Some things it made sounded ok, but I feel like the average generation quality wasn't fantastic. It did a folk guitar melody and a vocoded thrash metal voice that I thought sounded pretty legit, but mostly vocals had an ear grating quality and everything had a bit of low bitrate vibe.

To be honest though, I don't think you need to try and outcompete Suno. I think you want to get into DAWs and VSTs and become the tool all the best producers in the world use. Spit out stems, and train your model on less processed sounds because things like matching reverb/delay and pre-squashed dynamics are a pain in the ass to work around.

Suno is trying to battle a large established industry that is actually very creator friendly and accessible. If you choose to instead serve that industry and enable it I think that's the winning play.

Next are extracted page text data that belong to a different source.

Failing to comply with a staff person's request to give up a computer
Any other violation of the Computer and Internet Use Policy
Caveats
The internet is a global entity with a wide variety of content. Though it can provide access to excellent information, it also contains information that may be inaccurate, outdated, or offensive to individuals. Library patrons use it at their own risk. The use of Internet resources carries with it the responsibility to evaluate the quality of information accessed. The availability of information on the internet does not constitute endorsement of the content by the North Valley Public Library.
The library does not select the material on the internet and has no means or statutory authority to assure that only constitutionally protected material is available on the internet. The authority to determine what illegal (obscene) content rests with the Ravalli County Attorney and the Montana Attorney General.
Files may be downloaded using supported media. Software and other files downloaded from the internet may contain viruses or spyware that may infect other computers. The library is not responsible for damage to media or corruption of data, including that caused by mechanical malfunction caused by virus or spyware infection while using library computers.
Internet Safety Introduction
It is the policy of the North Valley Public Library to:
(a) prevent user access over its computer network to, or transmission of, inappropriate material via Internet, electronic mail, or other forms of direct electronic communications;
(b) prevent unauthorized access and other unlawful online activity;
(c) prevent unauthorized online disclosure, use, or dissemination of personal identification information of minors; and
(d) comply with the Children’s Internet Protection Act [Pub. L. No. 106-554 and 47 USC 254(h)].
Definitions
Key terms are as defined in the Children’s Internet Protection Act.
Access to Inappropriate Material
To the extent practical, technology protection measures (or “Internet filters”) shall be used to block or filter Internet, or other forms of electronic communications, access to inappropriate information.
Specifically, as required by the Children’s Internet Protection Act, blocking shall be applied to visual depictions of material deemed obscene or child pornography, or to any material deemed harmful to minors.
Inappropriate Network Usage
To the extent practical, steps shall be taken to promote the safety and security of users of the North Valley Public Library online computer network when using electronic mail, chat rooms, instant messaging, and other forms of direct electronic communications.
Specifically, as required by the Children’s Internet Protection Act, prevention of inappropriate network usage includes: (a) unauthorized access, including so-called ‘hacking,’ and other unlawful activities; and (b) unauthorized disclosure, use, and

[+] zaptrem|1 year ago|reply
The vast majority of our time was spent figuring out the model architecture and large-scale distributed training, and step 2 (starting now) is scaling everything up. Prompt understanding and audio quality will get significantly better once we swap in a larger text embedding model.

Thanks for the feedback re: DAWs, though! That would be really cool. Maybe we can tag tracks based on the effects applied to them to allow this to be more controllable.

[+] cchance|1 year ago|reply
Begs the question given this is diffusion based how much of the "ipadapter/faceid/controlnet" tech can be brought over, what would a audio-faceid or audio-ipadapter look like for something like this.
[+] lta|1 year ago|reply
I've tried to look a little bit around but couldn't find anything, so I'll ask here.

Any plans to release the model(s) under an open license ?

[+] zaptrem|1 year ago|reply
This would be so cool, but we need to think more about how we could do it and make enough money in the future to train more models with even cooler features.
[+] echelon|1 year ago|reply
All models for all types of content will eventually have open source equivalents. The game is to build a great product.
[+] jedisct1|1 year ago|reply
Please offer alternatives to Google to sign-in.
[+] digging|1 year ago|reply
> Sign in with Google

Well, maybe I'll try out the next AI music creator posted on HN.

[+] pachico|1 year ago|reply
Good luck! I just tried it and the interface was a bit confusing. It allowed me to only fill the last input in the form, which is usually a bit counterintuitive.

I presentes this prompt "Noir detective music from the 60s. Low tempo, trumpet and walking bass" and got back a one-note only song that has nothing to do with the prompt if not for some lyrics that were a bit ridiculous.

This is just feedback, I'm passionately expecting something like this to surprise me but I know it's really hard!

Happy to share the song/project/account, if you tell me how to :)

[+] ionwake|1 year ago|reply
I dont know about the scene but i thought this was great! I was given 3 tracks, I have to say one had no sort of beat to it, so it was like noise, but the other 2 were fantastic. great stuff!
[+] zaptrem|1 year ago|reply
Thanks! We have a BPM assist that can enforce rhythm as well, so you could try that, too!